Parlamentarna komisja nie ustaliła jednak, czy stworzone w kraju warunki zostały w praktyce wykorzystane. Wnioski poparło 10 posłów z komisji śledczej, jeden wstrzymał się od głosu, jeden nie uczestniczył w głosowaniu.

Reklama

Komisja śledcza, która składała się z członków sejmowej komisji bezpieczeństwa narodowego i obrony ustaliła, iż Departament Bezpieczeństwa Państwa (DBP) otrzymał od CIA prośbę o przygotowanie odpowiednich pomieszczeń w celu przetrzymywania w nich osób podejrzewanych o terroryzm. Zebrane przez komisję materiały dowodzą, że w latach 2002-2005 litewską przestrzeń powietrzną niejednokrotnie przekraczały i lądowały na Litwie samoloty, które są kojarzone z CIA.

Według komisji, o realizowaniu wspólnych projektów z CIA wiedzieli byli szefowie DBP Meczys Laurinkus i Arvydas Pocius, a także były wiceszef DBP Dainius Dabaszinskas. Osoby te jednak nie informowały o tym ówczesnych najwyższych władz kraju. Sejmowa komisja bezpieczeństwa narodowego i obrony postanowiła zwrócić się do prokuratury, by ta ustaliła, czy wspomniane osoby swym działaniem nie nadużyły stanowiska służbowego.

Na wniosek Sejmu komisja bezpieczeństwa narodowego i obrony do 22 grudnia miała zbadać, czy na Litwie działały tajne więzienia CIA i czy mogły być więzione w nich osoby podejrzane o terroryzm. W ciągu półtoramiesięcznego dochodzenia przed komisją śledczą zeznania złożyło 56 osób, w tym byli prezydenci Algirdas Brazauskas, Rolandas Paksas, Valdas Adamkus. Pisemnie zeznania złożyła też obecna prezydent Dalia Grybauskaite.

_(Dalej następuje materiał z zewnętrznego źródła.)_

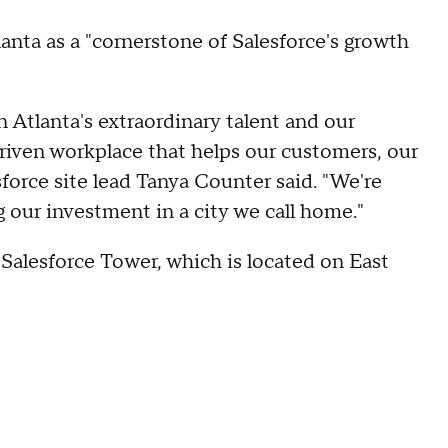
nta as a "cornerstone of Salesforce's growth
 Atlanta's extraordinary talent and our
riven workplace that helps our customers, our
force site lead Tanya Counter said. "We're
our investment in a city we call home."
Salesforce Tower, which is located on East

O istnieniu domniemanego więzienia CIA na Litwie dla terrorystów z Al-Kaidy poinformowała w sierpniu amerykańska telewizja ABC. Według niej działało ono od września 2004 roku do listopada 2005 roku w miejscowości Antaviliai, 10 km od Wilna. Miało znajdować się w ośrodku jeździeckim, w budynku, w którym stworzono cele więzienne i specjalne pomieszczenia przeznaczone do przesłuchań. W Antaviliai można było - twierdzi ABC News - przetrzymywać równocześnie osiem osób podejrzanych o terroryzm.

Litwa jest jednym z trzech krajów Europy Środkowej (obok Rumunii i Polski), podejrzewanych o to, że na ich terenie były więzienia CIA. ABC News, cytując swego konsultanta, byłego głównego doradcę ds. terroryzmu w amerykańskiej Radzie Bezpieczeństwa Narodowego Richarda Clarke'a, podała, że "nowe państwa były tak wdzięczne USA za przyjęcie ich do NATO, że były gotowe zrobić wszystko, o co poproszą Amerykanie".